What was that about a very British coup?

What utter claptrap. If Kettle thinks that comparisons with 1974 are inappropriate to this situation, his drawing a parallel with Florida in 2000 takes the proverbial – there being no comparison whatsoever. The Groan and its morally and intellectually bankrupt journalists; egregious to the bitter end. It is far worse than anything the Murdoch press can come up with; and if they are the underbelly of the media, the Guardian is the slime in which they slither.

I have a sneaky feeling, though, that the Conservatives will do better than the polls suggest. If I’m right all this will be moot. We’ll see, eh?

10 Comments

  1. I can think of several dates in the 1600s that should concern them more than 1974.

    1381 comes to mind as well.

  2. The Tories always do better than predicted, and Labour worse. Not sure why, possibly because voting for the Left is seen to be altruistic, whereas voting Tory is seen to be selfish. So some people lie and say they’ll vote Left for appearances sake, but actually vote Right. Or more people who say they’ll vote Left are lazy, and don’t vote, despite saying they would.

    The Tories will do better than the media (esp. the BBC) think, and will just about scrape a majority in my view.

  3. 1381 comes to mind as well.

    If only…

    The Tories will do better than the media (esp. the BBC) think, and will just about scrape a majority in my view.

    That’s pretty much what I’m expecting.

  4. LR

    As far as the Guardian – and the BBC for that matter – are concerned a “constitutional crisis” means (at least) a Labour defeat and (at worst) a Conservative government.

  5. The difference, however, is that the Tories seem willing to muscle the conventions and the constitution …

    Is that the same constitution that Labour has systematically been dismantling, since it gained office?

  6. Longrider – “I have a sneaky feeling, though, that the Conservatives will do better than the polls suggest.”
    They didn’t. Yesterdays ‘Poll of Polls’ had Con 36%, Lab 28% Lib/Dem 27%

    The final result is looking almost exactly as the Exit poll last night suggested – and the Conservative are on the exactly same 36%. (If anything they did better than they might have expected and had more ‘undecided’ voting for them rather than for the Lib Dems than they might have hoped for!)

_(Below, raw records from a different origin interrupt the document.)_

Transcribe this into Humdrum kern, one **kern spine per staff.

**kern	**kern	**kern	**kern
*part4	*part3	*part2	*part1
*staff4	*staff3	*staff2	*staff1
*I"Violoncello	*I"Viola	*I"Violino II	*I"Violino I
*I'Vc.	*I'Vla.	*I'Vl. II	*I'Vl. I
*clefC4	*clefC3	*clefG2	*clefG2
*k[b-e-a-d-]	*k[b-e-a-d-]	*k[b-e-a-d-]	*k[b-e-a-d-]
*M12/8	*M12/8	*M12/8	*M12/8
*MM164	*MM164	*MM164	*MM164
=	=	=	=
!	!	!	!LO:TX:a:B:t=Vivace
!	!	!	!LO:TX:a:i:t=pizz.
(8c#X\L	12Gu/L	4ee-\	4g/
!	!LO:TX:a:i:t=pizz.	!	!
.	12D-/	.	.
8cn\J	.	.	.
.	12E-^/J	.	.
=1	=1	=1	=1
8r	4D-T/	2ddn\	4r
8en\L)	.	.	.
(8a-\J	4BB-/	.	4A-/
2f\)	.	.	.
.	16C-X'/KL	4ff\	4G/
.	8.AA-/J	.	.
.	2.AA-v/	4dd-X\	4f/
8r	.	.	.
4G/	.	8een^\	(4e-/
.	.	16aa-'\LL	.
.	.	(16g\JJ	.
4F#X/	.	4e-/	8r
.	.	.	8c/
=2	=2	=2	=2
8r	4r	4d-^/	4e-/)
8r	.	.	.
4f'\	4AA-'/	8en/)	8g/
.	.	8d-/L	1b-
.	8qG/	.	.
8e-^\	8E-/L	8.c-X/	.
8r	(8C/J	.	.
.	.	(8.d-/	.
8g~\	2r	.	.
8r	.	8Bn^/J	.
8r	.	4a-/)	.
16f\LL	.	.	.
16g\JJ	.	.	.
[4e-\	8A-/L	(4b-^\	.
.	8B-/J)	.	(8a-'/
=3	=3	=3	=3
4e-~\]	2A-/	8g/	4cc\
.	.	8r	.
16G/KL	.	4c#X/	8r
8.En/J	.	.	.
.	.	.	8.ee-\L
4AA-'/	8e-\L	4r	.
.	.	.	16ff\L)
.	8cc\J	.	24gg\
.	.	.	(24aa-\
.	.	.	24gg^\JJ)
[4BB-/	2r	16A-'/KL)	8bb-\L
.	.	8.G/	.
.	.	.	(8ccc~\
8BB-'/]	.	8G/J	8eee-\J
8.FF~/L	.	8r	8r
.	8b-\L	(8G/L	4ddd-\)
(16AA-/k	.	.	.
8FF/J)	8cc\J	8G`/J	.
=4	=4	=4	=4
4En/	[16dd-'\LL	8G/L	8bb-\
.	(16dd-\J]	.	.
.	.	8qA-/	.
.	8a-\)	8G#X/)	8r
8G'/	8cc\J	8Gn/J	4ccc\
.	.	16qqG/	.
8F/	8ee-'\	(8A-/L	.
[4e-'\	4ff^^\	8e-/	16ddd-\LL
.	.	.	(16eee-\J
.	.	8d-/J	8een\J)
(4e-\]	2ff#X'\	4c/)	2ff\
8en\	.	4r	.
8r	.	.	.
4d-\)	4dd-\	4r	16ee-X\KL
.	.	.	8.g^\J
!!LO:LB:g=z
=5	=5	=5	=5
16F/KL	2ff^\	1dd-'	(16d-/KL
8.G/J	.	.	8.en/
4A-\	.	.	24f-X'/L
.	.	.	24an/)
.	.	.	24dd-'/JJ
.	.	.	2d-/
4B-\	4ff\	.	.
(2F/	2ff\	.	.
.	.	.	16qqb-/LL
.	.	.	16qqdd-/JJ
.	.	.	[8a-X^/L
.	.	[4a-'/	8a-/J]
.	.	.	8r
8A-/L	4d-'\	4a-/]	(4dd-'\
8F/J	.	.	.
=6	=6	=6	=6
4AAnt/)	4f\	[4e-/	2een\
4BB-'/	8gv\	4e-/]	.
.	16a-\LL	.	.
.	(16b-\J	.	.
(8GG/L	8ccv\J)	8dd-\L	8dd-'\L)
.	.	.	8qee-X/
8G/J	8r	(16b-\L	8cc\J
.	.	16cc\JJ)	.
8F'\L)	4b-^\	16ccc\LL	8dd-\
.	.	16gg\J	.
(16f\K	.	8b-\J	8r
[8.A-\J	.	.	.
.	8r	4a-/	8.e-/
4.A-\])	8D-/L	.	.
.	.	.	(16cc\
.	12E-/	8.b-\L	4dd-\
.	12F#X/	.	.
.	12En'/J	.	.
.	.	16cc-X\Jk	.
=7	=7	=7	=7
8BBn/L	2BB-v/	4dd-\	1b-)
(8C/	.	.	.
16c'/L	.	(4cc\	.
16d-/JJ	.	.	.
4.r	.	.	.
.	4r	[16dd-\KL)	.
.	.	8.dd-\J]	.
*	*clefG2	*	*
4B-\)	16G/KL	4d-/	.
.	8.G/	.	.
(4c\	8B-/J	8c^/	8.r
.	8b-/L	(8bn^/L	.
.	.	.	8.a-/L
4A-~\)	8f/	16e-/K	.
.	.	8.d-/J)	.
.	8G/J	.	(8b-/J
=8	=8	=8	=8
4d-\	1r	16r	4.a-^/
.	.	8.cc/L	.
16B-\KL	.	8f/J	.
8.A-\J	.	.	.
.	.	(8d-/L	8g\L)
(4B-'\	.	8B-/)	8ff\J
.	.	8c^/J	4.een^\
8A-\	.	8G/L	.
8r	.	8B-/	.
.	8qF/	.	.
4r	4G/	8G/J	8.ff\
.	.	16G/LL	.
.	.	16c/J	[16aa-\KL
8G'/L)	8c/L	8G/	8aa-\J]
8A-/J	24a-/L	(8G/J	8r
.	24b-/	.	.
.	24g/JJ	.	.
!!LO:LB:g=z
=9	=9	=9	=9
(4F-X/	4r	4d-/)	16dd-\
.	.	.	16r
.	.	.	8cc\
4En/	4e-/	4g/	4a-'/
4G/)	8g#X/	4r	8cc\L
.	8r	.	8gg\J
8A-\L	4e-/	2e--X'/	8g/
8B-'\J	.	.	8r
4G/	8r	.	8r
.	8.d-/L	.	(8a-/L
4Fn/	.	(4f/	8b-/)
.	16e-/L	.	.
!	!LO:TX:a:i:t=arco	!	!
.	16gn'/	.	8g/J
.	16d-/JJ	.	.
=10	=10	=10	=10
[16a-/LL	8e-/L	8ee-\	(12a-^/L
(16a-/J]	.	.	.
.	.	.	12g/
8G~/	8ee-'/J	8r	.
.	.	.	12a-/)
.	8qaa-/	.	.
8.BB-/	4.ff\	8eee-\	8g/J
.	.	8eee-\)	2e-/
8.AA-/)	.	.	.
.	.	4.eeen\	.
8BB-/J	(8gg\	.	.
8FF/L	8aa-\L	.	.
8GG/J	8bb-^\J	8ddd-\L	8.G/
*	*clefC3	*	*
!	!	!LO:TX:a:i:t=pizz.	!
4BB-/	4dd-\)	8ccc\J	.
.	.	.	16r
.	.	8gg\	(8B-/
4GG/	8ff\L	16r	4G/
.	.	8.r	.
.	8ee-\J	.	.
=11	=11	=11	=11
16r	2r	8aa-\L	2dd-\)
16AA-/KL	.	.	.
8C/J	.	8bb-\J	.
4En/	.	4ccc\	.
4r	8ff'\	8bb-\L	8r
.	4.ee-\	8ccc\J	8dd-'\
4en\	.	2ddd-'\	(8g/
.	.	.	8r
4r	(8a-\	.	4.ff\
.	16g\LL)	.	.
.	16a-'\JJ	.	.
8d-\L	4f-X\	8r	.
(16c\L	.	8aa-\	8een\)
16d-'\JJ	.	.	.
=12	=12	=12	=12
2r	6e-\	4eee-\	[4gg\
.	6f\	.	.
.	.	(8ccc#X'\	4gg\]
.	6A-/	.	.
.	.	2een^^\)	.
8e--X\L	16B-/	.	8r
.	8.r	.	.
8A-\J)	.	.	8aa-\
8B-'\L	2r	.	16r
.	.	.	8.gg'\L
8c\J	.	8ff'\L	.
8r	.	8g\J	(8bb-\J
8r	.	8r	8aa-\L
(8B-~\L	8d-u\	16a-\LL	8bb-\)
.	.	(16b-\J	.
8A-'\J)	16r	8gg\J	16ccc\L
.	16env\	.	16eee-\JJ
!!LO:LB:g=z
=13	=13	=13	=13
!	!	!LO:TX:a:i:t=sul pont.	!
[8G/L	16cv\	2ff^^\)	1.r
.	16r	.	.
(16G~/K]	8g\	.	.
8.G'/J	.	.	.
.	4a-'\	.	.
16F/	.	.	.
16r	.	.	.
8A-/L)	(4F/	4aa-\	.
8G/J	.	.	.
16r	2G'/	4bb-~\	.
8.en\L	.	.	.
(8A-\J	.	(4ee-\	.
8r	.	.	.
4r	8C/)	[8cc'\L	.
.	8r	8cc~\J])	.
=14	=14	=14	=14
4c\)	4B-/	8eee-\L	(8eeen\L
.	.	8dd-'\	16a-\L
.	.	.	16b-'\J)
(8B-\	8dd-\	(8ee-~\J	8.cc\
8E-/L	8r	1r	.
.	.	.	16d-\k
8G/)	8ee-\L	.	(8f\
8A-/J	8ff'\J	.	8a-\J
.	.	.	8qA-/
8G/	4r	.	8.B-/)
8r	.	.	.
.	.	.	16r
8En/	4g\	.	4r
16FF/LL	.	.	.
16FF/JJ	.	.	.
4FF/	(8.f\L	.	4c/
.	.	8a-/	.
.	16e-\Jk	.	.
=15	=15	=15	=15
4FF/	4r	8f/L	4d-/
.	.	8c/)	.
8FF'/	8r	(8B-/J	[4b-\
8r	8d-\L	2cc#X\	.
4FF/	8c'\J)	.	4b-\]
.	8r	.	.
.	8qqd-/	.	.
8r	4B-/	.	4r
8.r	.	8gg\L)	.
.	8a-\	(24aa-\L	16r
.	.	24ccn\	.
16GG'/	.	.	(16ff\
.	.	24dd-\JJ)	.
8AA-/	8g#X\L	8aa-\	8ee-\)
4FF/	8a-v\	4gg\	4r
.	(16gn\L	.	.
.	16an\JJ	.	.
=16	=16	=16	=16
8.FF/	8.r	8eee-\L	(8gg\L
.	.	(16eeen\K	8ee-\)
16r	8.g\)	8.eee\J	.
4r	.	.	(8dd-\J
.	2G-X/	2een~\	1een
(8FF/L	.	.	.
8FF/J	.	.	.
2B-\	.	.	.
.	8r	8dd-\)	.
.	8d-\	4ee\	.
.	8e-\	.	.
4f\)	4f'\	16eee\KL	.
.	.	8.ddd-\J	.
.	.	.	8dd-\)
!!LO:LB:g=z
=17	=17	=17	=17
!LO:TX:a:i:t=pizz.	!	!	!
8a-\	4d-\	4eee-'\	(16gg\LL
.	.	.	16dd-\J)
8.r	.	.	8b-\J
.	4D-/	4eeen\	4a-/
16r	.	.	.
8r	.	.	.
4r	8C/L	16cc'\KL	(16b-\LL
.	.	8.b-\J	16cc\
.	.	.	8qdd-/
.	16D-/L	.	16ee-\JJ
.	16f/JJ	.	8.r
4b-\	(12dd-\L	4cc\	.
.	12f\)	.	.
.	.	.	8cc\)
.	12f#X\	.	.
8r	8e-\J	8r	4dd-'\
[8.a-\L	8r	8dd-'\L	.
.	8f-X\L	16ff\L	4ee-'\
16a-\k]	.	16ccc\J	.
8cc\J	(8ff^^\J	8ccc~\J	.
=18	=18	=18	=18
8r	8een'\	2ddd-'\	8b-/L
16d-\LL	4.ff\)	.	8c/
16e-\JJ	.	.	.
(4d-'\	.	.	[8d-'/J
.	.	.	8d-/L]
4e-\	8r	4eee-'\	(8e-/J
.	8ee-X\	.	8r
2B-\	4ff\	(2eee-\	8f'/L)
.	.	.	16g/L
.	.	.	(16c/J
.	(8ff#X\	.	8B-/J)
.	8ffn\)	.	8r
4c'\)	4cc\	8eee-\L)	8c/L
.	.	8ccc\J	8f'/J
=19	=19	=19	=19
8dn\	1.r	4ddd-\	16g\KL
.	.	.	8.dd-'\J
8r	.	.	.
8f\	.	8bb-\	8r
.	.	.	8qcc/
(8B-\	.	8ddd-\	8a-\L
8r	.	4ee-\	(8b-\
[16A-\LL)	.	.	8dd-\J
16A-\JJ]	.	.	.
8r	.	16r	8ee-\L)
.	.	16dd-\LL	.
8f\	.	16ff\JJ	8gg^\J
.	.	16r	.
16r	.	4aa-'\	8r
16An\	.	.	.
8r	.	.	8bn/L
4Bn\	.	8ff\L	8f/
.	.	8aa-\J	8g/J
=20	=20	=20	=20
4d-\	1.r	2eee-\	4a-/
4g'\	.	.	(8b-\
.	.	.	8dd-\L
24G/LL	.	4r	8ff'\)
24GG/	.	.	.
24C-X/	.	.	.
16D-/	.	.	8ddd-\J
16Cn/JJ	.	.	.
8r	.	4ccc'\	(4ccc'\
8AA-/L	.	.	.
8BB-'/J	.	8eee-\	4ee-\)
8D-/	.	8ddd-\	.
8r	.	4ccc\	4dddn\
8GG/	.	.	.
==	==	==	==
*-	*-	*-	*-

  7. I noticed. As I didn’t put any money on it, I’m not losing any sleep over the matter.

    They took back my erstwhile constituency of Kingswood. That was pretty much expected, though, following the local elections a couple of years back.

  8. Well, the coalition is looking pretty good to start with (can we call them the Con-Dems yet?)

    10. Civil liberties

    The parties agree to implement a full programme of measures to reverse the substantial erosion of civil liberties under the Labour Government and roll back state intrusion.

    This will include:

    # A Freedom or Great Repeal Bill.

    # The scrapping of ID card scheme, the National Identity register, the next generation of biometric passports and the Contact Point Database.

    # Outlawing the finger-printing of children at school without parental permission.

    # The extension of the scope of the Freedom of Information Act to provide greater transparency.

    # Adopting the protections of the Scottish model for the DNA database.

    # The protection of historic freedoms through the defence of trial by jury.

    # The restoration of rights to non-violent protest.

    # The review of libel laws to protect freedom of speech.

    # Safeguards against the misuse of anti-terrorism legislation.

    # Further regulation of CCTV.

    # Ending of storage of internet and email records without good reason.

    # A new mechanism to prevent the proliferation of unnecessary new criminal offences.